Material for this exercise
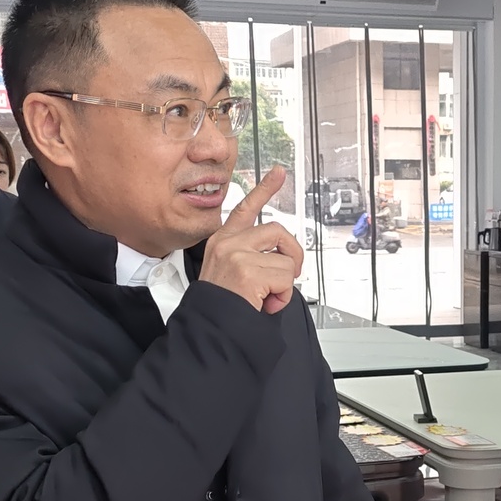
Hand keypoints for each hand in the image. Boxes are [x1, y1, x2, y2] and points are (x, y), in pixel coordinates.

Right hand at [200, 167, 300, 312]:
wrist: (208, 327)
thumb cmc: (220, 305)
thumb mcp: (230, 272)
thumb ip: (252, 258)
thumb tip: (282, 261)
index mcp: (223, 241)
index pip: (246, 208)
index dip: (265, 189)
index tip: (279, 173)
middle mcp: (228, 244)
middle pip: (278, 231)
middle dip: (292, 254)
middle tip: (289, 273)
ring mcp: (237, 256)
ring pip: (285, 260)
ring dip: (284, 283)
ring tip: (268, 296)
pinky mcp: (247, 271)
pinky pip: (285, 278)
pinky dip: (282, 296)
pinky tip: (265, 303)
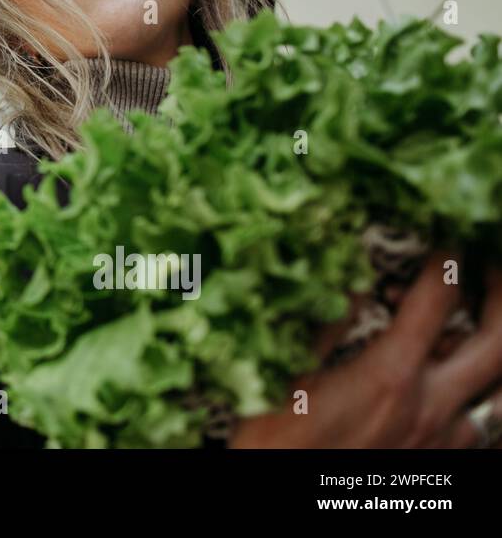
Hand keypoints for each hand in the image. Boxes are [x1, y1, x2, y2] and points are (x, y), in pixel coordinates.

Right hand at [228, 251, 501, 447]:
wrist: (291, 511)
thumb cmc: (275, 446)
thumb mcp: (285, 375)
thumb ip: (323, 325)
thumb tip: (342, 285)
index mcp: (389, 376)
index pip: (436, 299)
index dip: (445, 261)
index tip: (445, 243)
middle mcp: (429, 408)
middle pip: (497, 342)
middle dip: (500, 295)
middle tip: (492, 268)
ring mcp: (441, 440)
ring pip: (496, 391)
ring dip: (490, 351)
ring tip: (479, 327)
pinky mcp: (440, 465)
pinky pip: (477, 427)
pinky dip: (473, 397)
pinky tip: (451, 388)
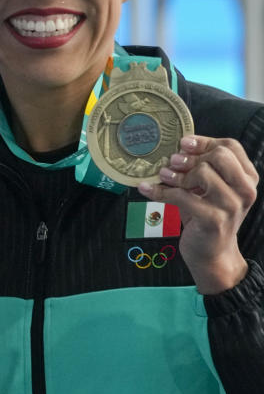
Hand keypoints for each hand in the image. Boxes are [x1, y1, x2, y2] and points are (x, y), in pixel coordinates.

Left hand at [138, 135, 257, 293]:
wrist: (212, 252)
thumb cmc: (207, 214)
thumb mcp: (209, 188)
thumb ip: (201, 167)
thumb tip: (178, 148)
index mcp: (247, 178)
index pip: (231, 147)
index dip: (205, 141)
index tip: (183, 144)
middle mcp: (245, 190)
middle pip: (219, 156)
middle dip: (191, 157)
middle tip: (173, 162)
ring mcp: (232, 206)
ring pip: (203, 173)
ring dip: (176, 174)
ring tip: (163, 176)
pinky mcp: (214, 220)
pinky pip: (182, 197)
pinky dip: (160, 191)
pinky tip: (146, 188)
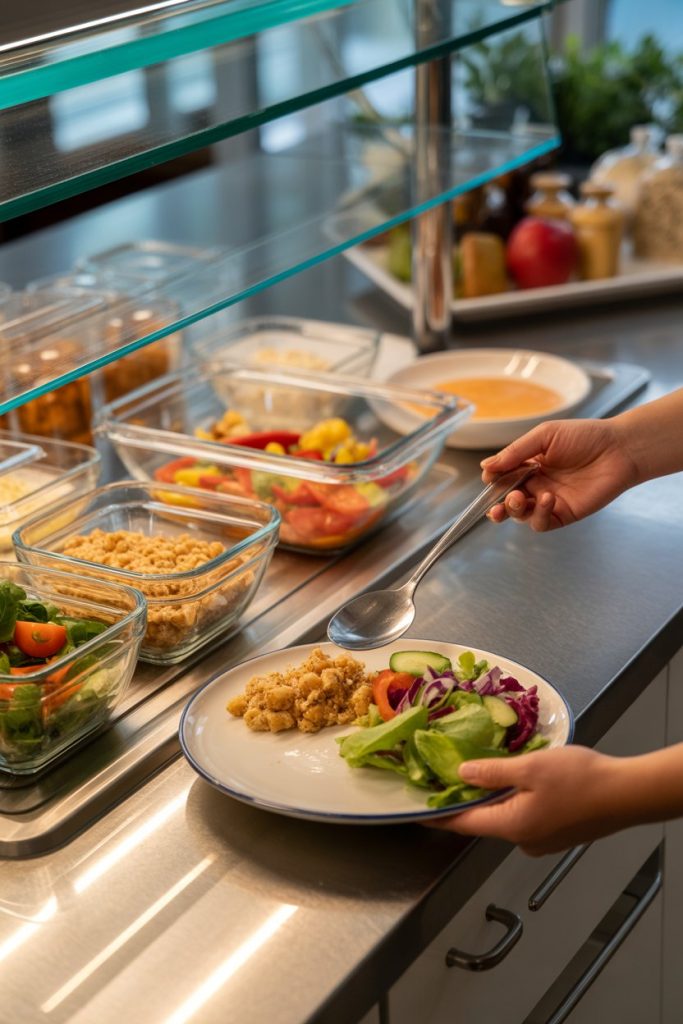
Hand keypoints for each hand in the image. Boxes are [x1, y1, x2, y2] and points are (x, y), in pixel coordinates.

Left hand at [429, 746, 630, 855]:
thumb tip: (462, 774)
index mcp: (511, 826)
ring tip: (485, 772)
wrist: (626, 793)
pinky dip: (516, 800)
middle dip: (468, 800)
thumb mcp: (529, 768)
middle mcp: (523, 840)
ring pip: (507, 816)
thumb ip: (492, 772)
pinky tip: (521, 781)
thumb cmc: (579, 779)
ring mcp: (543, 841)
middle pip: (484, 820)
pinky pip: (526, 817)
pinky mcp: (558, 834)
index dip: (437, 816)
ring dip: (495, 797)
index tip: (416, 811)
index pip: (462, 823)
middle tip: (448, 778)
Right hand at [482, 418, 638, 530]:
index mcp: (529, 465)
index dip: (492, 481)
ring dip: (513, 510)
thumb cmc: (585, 436)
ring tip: (519, 498)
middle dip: (497, 503)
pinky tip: (548, 499)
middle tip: (500, 499)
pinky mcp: (564, 514)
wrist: (618, 449)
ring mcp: (549, 501)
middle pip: (506, 501)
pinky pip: (542, 522)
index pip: (501, 478)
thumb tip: (485, 466)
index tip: (489, 477)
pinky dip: (539, 514)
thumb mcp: (544, 436)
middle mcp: (536, 484)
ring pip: (520, 515)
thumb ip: (515, 452)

Work item
Leaving out every picture, transcribe exactly the lines from the line that contains "ring pip: (203, 173)" through the final line of the entries above.

Result for this task
ring pip: (203, 173)
ring dip: (176, 174)
ring tip: (163, 176)
pinky mcp: (214, 220)
pinky pip: (182, 197)
pinky dip: (160, 191)
pinky tip: (146, 188)
Hand keypoints for each hand in the image. Boxes are [x1, y1, x2, y2] and points are (x, y), in pixel coordinates.

Left hand at [429, 746, 630, 855]:
thumb tip: (462, 774)
index mcp: (511, 826)
ring tip: (485, 772)
wrist: (626, 793)
pinky dip: (516, 800)
middle dip: (468, 800)
thumb mcp: (529, 768)
middle mcp: (523, 840)
ring pip: (507, 816)
thumb ip: (492, 772)
pinky tip: (521, 781)
thumb cmc: (579, 779)
ring mcp: (543, 841)
middle pip: (484, 820)
pinky pip: (526, 817)
pinky mcp: (558, 834)
index dip: (437, 816)
ring dip: (495, 797)
index tip: (416, 811)
index pip: (462, 823)
middle tip: (448, 778)
Right hand at [482, 418, 638, 530]:
index mcp: (529, 465)
index dip: (492, 481)
ring dip: (513, 510)
thumb cmc: (585, 436)
ring tip: (519, 498)
middle dip: (497, 503)
pinky tip: (548, 499)
middle tip: (500, 499)
pinky mcp: (564, 514)
wrist: (618, 449)
ring mcp: (549, 501)
middle pip: (506, 501)
pinky pip: (542, 522)
index pip: (501, 478)
thumb tip: (485, 466)
index tip: (489, 477)
pinky dip: (539, 514)
thumb mcp: (544, 436)
middle mcp: (536, 484)
ring pip: (520, 515)
thumb ip: (515, 452)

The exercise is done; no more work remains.